Allow a page to only load in an iframe

Solution 1

You wouldn't use PHP for that. Try javascript.

if(window==window.top) {
    // not in an iframe
}

Solution 2

Supposing that you have file file1.php that have an iframe within and this iframe point to file2.php

code supposed for the file file1.php:

<iframe src="file2.php" width="500" height="100"></iframe>

content of the file file2.php:

<?php
echo "This file exist in an iframe";
?>

So let update the file1.php to the following code :

<?php
session_start();
$_SESSION['iframe'] = md5(time()."random sentence");
?>
<iframe src="file2.php?internal=<?php echo $_SESSION['iframe'];?>" width="500" height="100"></iframe>

and also update the file2.php as following :

<?php
session_start();
if(!isset($_SESSION['iframe']) || !isset($_GET['internal']) || $_SESSION['iframe'] != $_GET['internal'])
    {
        die("This page can be accessed just from within an iframe");
    }
unset($_SESSION['iframe']);
//Continue processing using your own script
?>

Try this and tell me if this works or not :)

Solution 3

I know this topic is old, but I was searching for a way to do this myself.

So perhaps others in the future will find this post seeking a pure php method of forcing a page to only load inside an iframe.

My solution is as follows:

If you control both pages (the one calling the iframe and the one loaded inside the iframe) it can be done.

First verify the referring page. If the referring page is not correct, kill the page.
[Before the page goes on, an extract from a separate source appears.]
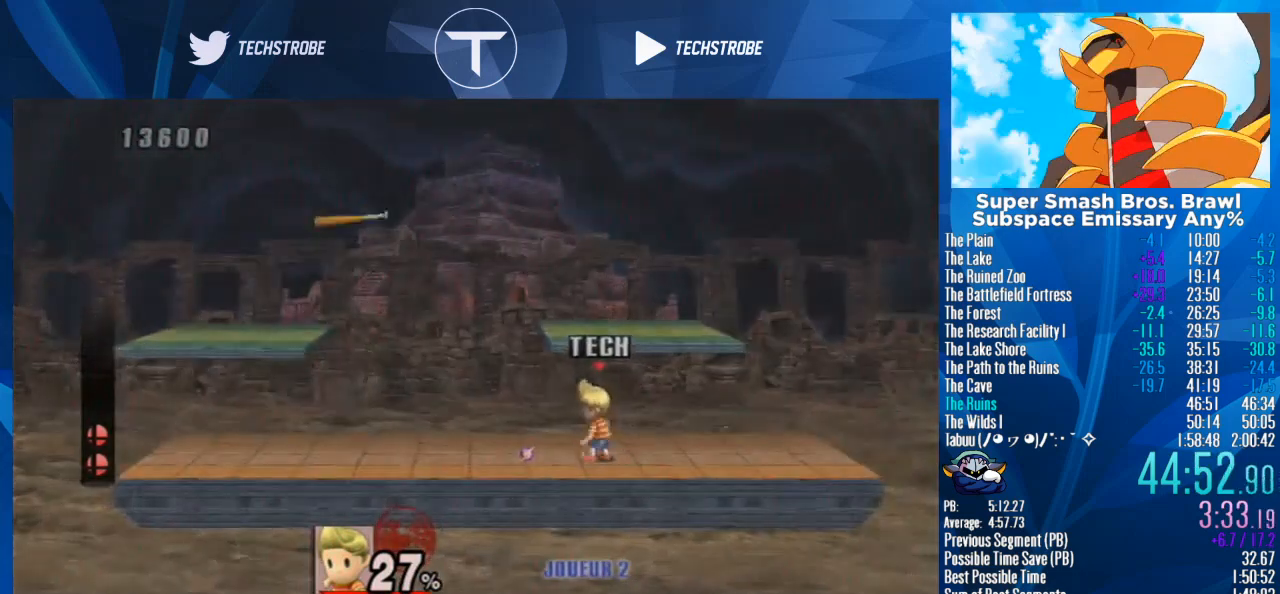
{"buttons": [], "left_stick": "center", "right_stick": "center", "events": [[400, "left_stick", "center"]]}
$referal_page = $_SERVER['HTTP_REFERER'];
if ($referal_page != $_SERVER['REQUEST_SCHEME']."://".$_SERVER['HTTP_HOST'].'/main/page/loading/iframe.php') {
    die;
}

As anyone can also spoof the HTTP_REFERER this is not an end all solution. So I use a load key that is stored in the database for each user of my site. On the page being iframed:

if (isset($_GET['key1'])) {
    $key1 = strip_tags($_GET['key1']);
    $stmt = $db->prepare('SELECT user_key FROM page_keys WHERE username = :username');
    $stmt->bindParam(':username', $username);
    $stmt->execute();
    $userkey = $stmt->fetchColumn();
    if ($userkey == $key1) {
        $bytes = random_bytes(12); //random. Increase input for more bytes
        $key2 = bin2hex($bytes);
        $stmt = $db->prepare('UPDATE page_keys SET user_key=:key WHERE username = :username');
        $stmt->bindParam(':username', $username);
        $stmt->bindParam(':key', $key2);
        $stmt->execute();
    } else {
        die;
    }
} else {
    die;
}

On the page that loads the iframe:

$stmt = $db->prepare('SELECT count(id) AS key_check FROM page_keys WHERE username = :username');
$stmt->bindParam(':username', $username);
$stmt->execute();
$key_check = $stmt->fetchColumn();
if ($key_check == 0) {
    $bytes = random_bytes(12); //random. Increase input for more bytes
    $userkey = bin2hex($bytes);
    $stmt = $db->prepare('INSERT into page_keys (username, user_key) VALUES (:username, :user_key)');
    $stmt->bindParam(':username', $username);
    $stmt->bindParam(':user_key', $userkey);
    $stmt->execute();
} else {
    $stmt = $db->prepare('SELECT user_key FROM page_keys WHERE username = :username');
    $stmt->bindParam(':username', $username);
    $stmt->execute();
    $userkey = $stmt->fetchColumn();
}

Finally on the iframe itself:

<iframe id="page" src="the_page.php?key1=<?php echo $userkey;?>">

One could also use header redirects to the page loading the iframe instead of die;

The reason not to do this with javascript, is a user can still disable javascript and load the page causing any php on the page to still be run.